There was a time when life was clear. Each day I’d wake, go to work come home hopefully making dinner with the family, movie-tv time evening chill then sleeps, rinse and repeat for years. Now I feel challenged at every turn, pulled and pushed in every way possible that a man and human could be taxed of heart,body and soul. This candle grows dim with each deception and sin I swallow so the world can rest in peace as I bury their secret whispers to God along with daises in my graveyard. You’ve broken me and my robot heart with your robot heart breaking machine that you’ve crafted over a lifetime of abuse at the hands of others lies. Greed makes people crazy, I know as I’ve nothing but the clothes on my back. Nothing to hold onto but the sound of my own voice and pounding heart. Nothing else to lose except myself.
Why??? I scream at the heavens as I beg for forgiveness why must I be so cursed with this body and mind. This soul on fire. A walking zombie just waiting to to hear that golden horn to take me home. Faith has a way of making us feel super human, like we are closer to God than anyone else. Are we though can you not decern the voice of God from your own nor the whispers of demons in your ears and flutters in your broken robot heart.

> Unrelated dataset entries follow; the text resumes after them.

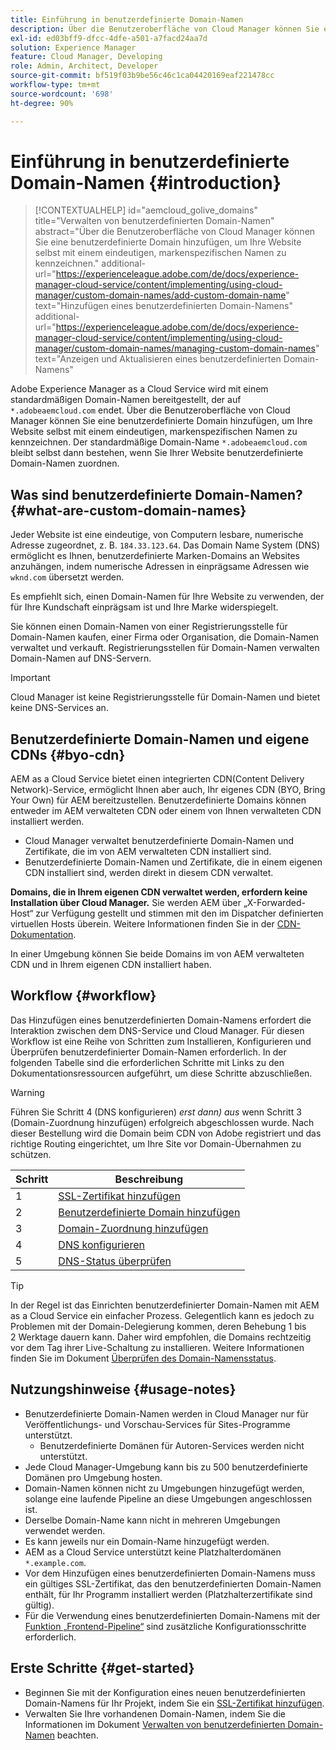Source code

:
 ```yaml
---
title: Einführung in benutzerdefinierte Domain-Namen
description: Über die Benutzeroberfläche von Cloud Manager können Sie eine benutzerdefinierte Domain hinzufügen, um Ihre Website selbst mit einem eindeutigen, markenspezifischen Namen zu kennzeichnen.
exl-id: ed03bff9-dfcc-4dfe-a501-a7facd24aa7d
solution: Experience Manager
feature: Cloud Manager, Developing
role: Admin, Architect, Developer
source-git-commit: bf519f03b9be56c46c1ca04420169eaf221478cc
workflow-type: tm+mt
source-wordcount: '698'
ht-degree: 90%

---
```



# Einführung in benutzerdefinierte Domain-Namen {#introduction}

>[!CONTEXTUALHELP]
>id="aemcloud_golive_domains"
>title="Verwalten von benutzerdefinierten Domain-Namen"
>abstract="Über die Benutzeroberfläche von Cloud Manager können Sie eine benutzerdefinierte Domain hinzufügen, um Ihre Website selbst mit einem eindeutigen, markenspezifischen Namen zu kennzeichnen."
>additional-url="https://experienceleague.adobe.com/de/docs/experience-manager-cloud-service/content/implementing/using-cloud-manager/custom-domain-names/add-custom-domain-name" text="Hinzufügen eines benutzerdefinierten Domain-Namens"
>additional-url="https://experienceleague.adobe.com/de/docs/experience-manager-cloud-service/content/implementing/using-cloud-manager/custom-domain-names/managing-custom-domain-names" text="Anzeigen und Aktualisieren eines benutzerdefinierten Domain-Namens"

Adobe Experience Manager as a Cloud Service wird mit einem standardmäßigen Domain-Namen bereitgestellt, der auf `*.adobeaemcloud.com` endet. Über die Benutzeroberfläche von Cloud Manager können Sie eine benutzerdefinierte Domain hinzufügen, um Ihre Website selbst mit einem eindeutigen, markenspezifischen Namen zu kennzeichnen. Der standardmäßige Domain-Name `*.adobeaemcloud.com` bleibt selbst dann bestehen, wenn Sie Ihrer Website benutzerdefinierte Domain-Namen zuordnen.

## Was sind benutzerdefinierte Domain-Namen? {#what-are-custom-domain-names}

Jeder Website ist eine eindeutige, von Computern lesbare, numerische Adresse zugeordnet, z. B. `184.33.123.64`. Das Domain Name System (DNS) ermöglicht es Ihnen, benutzerdefinierte Marken-Domains an Websites anzuhängen, indem numerische Adressen in einprägsame Adressen wie `wknd.com` übersetzt werden.

Es empfiehlt sich, einen Domain-Namen für Ihre Website zu verwenden, der für Ihre Kundschaft einprägsam ist und Ihre Marke widerspiegelt.

Sie können einen Domain-Namen von einer Registrierungsstelle für Domain-Namen kaufen, einer Firma oder Organisation, die Domain-Namen verwaltet und verkauft. Registrierungsstellen für Domain-Namen verwalten Domain-Namen auf DNS-Servern.

>[!IMPORTANT]
>
>Cloud Manager ist keine Registrierungsstelle für Domain-Namen und bietet keine DNS-Services an.

## Benutzerdefinierte Domain-Namen und eigene CDNs {#byo-cdn}

AEM as a Cloud Service bietet einen integrierten CDN(Content Delivery Network)-Service, ermöglicht Ihnen aber auch, Ihr eigenes CDN (BYO, Bring Your Own) für AEM bereitzustellen. Benutzerdefinierte Domains können entweder im AEM verwalteten CDN oder einem von Ihnen verwalteten CDN installiert werden.

* Cloud Manager verwaltet benutzerdefinierte Domain-Namen und Zertifikate, die im von AEM verwalteten CDN installiert sind.
* Benutzerdefinierte Domain-Namen und Zertifikate, die in einem eigenen CDN installiert sind, werden direkt in diesem CDN verwaltet.

**Domains, die in Ihrem eigenen CDN verwaltet werden, erfordern keine Installation über Cloud Manager.** Sie werden AEM über „X-Forwarded-Host“ zur Verfügung gestellt und stimmen mit den im Dispatcher definierten virtuellen Hosts überein. Weitere Informationen finden Sie in der [CDN-Dokumentation](/help/implementing/dispatcher/cdn.md).

In einer Umgebung können Sie beide Domains im von AEM verwalteten CDN und in Ihrem eigenen CDN installiert haben.

## Workflow {#workflow}

Das Hinzufügen eines benutzerdefinierten Domain-Namens erfordert die Interaktion zwischen dem DNS-Service und Cloud Manager. Für diesen Workflow ist eine Reihe von Schritten zum Installieren, Konfigurieren und Überprüfen benutzerdefinierter Domain-Namen erforderlich. In der folgenden Tabelle sind die erforderlichen Schritte mit Links zu den Dokumentationsressourcen aufgeführt, um diese Schritte abzuschließen.

>[!WARNING]
>
>Führen Sie Schritt 4 (DNS konfigurieren) *erst dann) aus* wenn Schritt 3 (Domain-Zuordnung hinzufügen) erfolgreich abgeschlossen wurde. Nach dieser Bestellung wird die Domain beim CDN von Adobe registriert und das richtige Routing eingerichtet, um Ihre Site vor Domain-Übernahmen zu schützen.

| Schritt | Beschreibung |
| --- | --- |
| 1 | [SSL-Zertifikat hinzufügen](/help/implementing/cloud-manager/managing-ssl-certifications/add-ssl-certificate.md) |
| 2 | [Benutzerdefinierte Domain hinzufügen](/help/implementing/cloud-manager/custom-domain-names/add-custom-domain-name.md) |
| 3 | [Domain-Zuordnung hinzufügen](/help/implementing/cloud-manager/custom-domain-names/add-custom-domain-name.md) |
| 4 | [DNS konfigurieren](/help/implementing/cloud-manager/custom-domain-names/check-domain-name-status.md) |
| 5 | [DNS-Status überprüfen](/help/implementing/cloud-manager/custom-domain-names/check-dns-record-status.md) |

>[!TIP]
>
>In der Regel ist das Einrichten benutzerdefinierter Domain-Namen mit AEM as a Cloud Service ein einfacher Prozess. Gelegentlich kann es jedoch zu Problemen mit der Domain-Delegierung kommen, deren Behebung 1 bis 2 Werktage dauern kann. Daher wird empfohlen, die Domains rechtzeitig vor dem Tag ihrer Live-Schaltung zu installieren. Weitere Informationen finden Sie im Dokument [Überprüfen des Domain-Namensstatus](/help/implementing/cloud-manager/custom-domain-names/check-domain-name-status.md).

## Nutzungshinweise {#usage-notes}

* Benutzerdefinierte Domain-Namen werden in Cloud Manager nur für Veröffentlichungs- und Vorschau-Services für Sites-Programme unterstützt.
   * Benutzerdefinierte Domänen für Autoren-Services werden nicht unterstützt.
* Jede Cloud Manager-Umgebung kann bis zu 500 benutzerdefinierte Domänen pro Umgebung hosten.
* Domain-Namen können nicht zu Umgebungen hinzugefügt werden, solange eine laufende Pipeline an diese Umgebungen angeschlossen ist.
* Derselbe Domain-Name kann nicht in mehreren Umgebungen verwendet werden.
* Es kann jeweils nur ein Domain-Name hinzugefügt werden.
* AEM as a Cloud Service unterstützt keine Platzhalterdomänen `*.example.com`.
* Vor dem Hinzufügen eines benutzerdefinierten Domain-Namens muss ein gültiges SSL-Zertifikat, das den benutzerdefinierten Domain-Namen enthält, für Ihr Programm installiert werden (Platzhalterzertifikate sind gültig). 
* Für die Verwendung eines benutzerdefinierten Domain-Namens mit der [Funktion „Frontend-Pipeline“](/help/sites-cloud/administering/site-creation/enable-front-end-pipeline.md#custom-domains) sind zusätzliche Konfigurationsschritte erforderlich.

## Erste Schritte {#get-started}

* Beginnen Sie mit der Konfiguration eines neuen benutzerdefinierten Domain-Namens für Ihr Projekt, indem Sie ein [SSL-Zertifikat hinzufügen](/help/implementing/cloud-manager/managing-ssl-certifications/add-ssl-certificate.md).
* Verwalten Sie Ihre vorhandenen Domain-Namen, indem Sie die Informationen im Dokument [Verwalten von benutzerdefinierten Domain-Namen](/help/implementing/cloud-manager/custom-domain-names/managing-custom-domain-names.md) beachten.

Now life is not clear or good it is not the life I want to have anymore. There is to much pain, fear, anxiety and confusion here in this new place of life. All my safety nets gone, just me and my bad choices. At least I can be accountable for my actions, reasons don’t have to be excuses sometimes it is just a reason but I’ve have learned that when think you’ve got life you’ll find life has got you. . I’m tired of this knowing, seeing, feeling of peoples hidden truths. It is a burden a can no longer bare. Sleep will come soon and I will find her again in heaven as I rest my tired soul.